Peter, now that Clara has left the show, do you have a preference for a particular companion type as her replacement?
Peter Capaldi: I think I’d like somebody very working class, or someone who sounded much more like that. I know that Jenna’s from Blackpool but one of the things l liked about Billie Piper [Rose Tyler, companion in seasons 1 and 2] – and it was a very new thing in Doctor Who – was to have somebody who clearly lived on an estate and had a much earthier sound to their voice. I actually feel quite bad talking about [Jenna] like this and the possibility of having someone else, so it’s no reflection on her, but I think it might be interesting to have someone who is just a little more… earthy.
Would it be another female, or could it be a male?
PC: I don’t mind. Whatever works.
Steven Moffat: I think that’s the wrong way to think about it. We all say ‘companion’ for historical reasons. Actually, I think the Doctor is more like the companion. I know everyone gets furious when I say this but it’s true when you look at the show. It becomes their story and how their life is changed and altered by their contact with the Doctor. That’s what happened with Ian and Barbara [the show’s first companions in 1963] and with Rose Tyler; it’s how the show works. The origin of the show was never how he steals a TARDIS from Gallifrey, it’s about someone else happening across a police box with an amazing man inside.
You have to think of it in terms of a character who actually at the very least is the co-lead, not an assistant, not an adjunct to, not someone to whom you explain the plot. That’s exactly the wrong way to think of it. More often it’s the other way round. It’s someone literally who is as important as the Doctor. We use the term ‘assistant’, but it is utterly wrong. It has always been as much about his best friend as about him. Just as Doctor Watson is just as important as Sherlock Holmes. The kind of person who would have a relationship – no, not that sort – with the Doctor
Have you started casting yet?
SM: No we haven’t. Sorry, you can put your CV away!
When it was first mentioned that Jenna was leaving, there were suggestions that Osgood [Ingrid Oliver] might be taking her place. Was that something you were happy with people thinking, particularly as the Doctor invites her aboard the TARDIS at the end of The Zygon Inversion?

Data excerpts:
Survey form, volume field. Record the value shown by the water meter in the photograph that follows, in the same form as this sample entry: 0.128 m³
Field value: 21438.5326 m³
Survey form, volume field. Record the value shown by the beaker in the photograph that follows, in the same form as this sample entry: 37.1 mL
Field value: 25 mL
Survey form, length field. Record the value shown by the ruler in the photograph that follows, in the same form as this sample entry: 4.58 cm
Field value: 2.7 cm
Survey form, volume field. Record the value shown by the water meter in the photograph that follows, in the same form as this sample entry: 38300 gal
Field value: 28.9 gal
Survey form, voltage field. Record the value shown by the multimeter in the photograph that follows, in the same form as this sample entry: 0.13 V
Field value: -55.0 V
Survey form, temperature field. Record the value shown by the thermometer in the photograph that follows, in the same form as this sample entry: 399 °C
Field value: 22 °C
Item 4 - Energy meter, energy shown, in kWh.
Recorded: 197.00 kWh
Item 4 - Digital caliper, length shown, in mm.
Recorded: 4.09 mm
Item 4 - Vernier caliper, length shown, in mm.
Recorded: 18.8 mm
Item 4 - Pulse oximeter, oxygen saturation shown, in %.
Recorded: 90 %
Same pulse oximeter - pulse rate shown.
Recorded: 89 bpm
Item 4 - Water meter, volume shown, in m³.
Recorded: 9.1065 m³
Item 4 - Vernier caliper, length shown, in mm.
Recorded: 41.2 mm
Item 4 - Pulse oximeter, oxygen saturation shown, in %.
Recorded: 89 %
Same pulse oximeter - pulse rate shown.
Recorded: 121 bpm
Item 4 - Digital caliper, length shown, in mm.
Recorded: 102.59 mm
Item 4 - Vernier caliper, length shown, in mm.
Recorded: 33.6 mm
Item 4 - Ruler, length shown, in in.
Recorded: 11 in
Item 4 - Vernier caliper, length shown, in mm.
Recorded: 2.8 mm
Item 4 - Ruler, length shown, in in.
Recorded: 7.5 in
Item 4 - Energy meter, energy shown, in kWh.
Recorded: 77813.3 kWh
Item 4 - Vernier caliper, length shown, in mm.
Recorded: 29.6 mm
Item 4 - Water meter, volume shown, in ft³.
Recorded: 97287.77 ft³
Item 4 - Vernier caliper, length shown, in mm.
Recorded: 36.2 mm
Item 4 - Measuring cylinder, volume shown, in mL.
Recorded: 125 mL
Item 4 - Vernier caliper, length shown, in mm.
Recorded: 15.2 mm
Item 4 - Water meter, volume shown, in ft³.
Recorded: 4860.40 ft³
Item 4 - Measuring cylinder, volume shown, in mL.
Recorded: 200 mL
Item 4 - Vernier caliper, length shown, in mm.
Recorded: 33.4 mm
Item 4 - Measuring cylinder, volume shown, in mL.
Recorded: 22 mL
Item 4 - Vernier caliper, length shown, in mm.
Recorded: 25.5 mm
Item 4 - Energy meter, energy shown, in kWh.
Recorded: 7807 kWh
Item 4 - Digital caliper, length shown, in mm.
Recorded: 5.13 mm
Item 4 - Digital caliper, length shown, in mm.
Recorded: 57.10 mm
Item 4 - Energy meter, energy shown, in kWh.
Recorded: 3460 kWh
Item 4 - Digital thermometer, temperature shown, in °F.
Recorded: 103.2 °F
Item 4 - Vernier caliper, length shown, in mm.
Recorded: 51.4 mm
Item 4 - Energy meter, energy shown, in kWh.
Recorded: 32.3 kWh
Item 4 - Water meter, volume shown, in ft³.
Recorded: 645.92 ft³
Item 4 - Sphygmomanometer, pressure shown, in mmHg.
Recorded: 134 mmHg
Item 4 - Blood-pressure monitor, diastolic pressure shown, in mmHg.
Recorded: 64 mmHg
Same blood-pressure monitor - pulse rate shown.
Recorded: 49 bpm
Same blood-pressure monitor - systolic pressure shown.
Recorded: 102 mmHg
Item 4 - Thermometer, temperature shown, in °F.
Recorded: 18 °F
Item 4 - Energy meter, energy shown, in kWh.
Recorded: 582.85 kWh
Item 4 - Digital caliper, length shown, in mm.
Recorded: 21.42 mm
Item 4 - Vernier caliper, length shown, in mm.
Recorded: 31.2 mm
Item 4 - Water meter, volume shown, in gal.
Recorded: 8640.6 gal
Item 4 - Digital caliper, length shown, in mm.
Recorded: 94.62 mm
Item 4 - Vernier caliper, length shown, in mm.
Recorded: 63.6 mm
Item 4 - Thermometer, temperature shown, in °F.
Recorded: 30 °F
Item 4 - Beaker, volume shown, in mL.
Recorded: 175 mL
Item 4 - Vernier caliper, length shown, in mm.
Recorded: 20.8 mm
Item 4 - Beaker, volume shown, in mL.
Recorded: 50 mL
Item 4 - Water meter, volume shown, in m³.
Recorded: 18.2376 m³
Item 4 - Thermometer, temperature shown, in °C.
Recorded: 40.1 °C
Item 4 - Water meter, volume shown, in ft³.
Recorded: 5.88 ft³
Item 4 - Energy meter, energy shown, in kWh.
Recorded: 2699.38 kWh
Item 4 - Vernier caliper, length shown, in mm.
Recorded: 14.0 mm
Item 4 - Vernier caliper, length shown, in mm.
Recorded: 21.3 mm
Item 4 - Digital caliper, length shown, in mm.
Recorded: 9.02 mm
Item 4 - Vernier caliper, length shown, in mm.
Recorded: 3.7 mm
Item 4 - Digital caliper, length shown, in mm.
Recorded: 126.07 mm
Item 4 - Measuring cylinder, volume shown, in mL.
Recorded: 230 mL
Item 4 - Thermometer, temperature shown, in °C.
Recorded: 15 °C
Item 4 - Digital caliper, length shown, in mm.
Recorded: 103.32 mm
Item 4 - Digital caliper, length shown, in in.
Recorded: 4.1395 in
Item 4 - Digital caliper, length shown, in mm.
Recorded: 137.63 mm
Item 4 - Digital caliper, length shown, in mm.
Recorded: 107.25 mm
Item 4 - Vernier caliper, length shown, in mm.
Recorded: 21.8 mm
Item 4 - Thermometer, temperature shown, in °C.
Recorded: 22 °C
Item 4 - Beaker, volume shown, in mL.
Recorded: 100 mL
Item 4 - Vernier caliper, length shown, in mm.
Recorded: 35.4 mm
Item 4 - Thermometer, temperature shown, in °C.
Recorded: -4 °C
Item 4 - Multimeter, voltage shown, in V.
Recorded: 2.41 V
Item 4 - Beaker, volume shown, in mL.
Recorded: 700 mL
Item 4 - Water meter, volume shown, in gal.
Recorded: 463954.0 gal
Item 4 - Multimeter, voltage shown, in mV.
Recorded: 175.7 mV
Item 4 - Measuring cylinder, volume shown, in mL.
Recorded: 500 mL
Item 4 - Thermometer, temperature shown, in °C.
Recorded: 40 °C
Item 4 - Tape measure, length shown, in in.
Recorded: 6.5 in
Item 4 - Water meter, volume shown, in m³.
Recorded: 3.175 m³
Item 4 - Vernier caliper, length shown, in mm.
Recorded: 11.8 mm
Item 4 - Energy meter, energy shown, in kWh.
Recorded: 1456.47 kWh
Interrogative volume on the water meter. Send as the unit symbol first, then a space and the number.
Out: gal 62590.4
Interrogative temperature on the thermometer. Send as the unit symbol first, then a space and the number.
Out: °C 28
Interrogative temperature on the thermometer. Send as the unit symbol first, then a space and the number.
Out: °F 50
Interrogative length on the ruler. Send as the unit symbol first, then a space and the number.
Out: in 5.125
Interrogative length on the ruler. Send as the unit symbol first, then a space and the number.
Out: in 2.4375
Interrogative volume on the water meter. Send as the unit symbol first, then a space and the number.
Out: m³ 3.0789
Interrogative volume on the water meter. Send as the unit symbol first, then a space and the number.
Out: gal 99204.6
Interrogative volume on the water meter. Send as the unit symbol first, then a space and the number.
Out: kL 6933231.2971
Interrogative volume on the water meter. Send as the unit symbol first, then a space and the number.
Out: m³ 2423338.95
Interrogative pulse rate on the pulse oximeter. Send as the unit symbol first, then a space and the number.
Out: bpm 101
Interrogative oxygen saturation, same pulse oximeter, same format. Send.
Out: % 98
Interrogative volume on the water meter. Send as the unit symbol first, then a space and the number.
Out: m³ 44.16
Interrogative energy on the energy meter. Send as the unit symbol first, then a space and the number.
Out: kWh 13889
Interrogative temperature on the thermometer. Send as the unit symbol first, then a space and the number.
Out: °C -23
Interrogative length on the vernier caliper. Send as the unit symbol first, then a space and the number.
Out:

• [Problem description]:
Summarize the Doctor Who interview in two sentences.

• [Task response]:
Peter Capaldi says he would like Clara's replacement to be someone who sounds much more working class and earthy, as Billie Piper's Rose Tyler did, and he does not mind whether that person is female or male. Steven Moffat argues that the companion is really a co-lead as important as the Doctor, not an assistant, and says that casting has not yet started.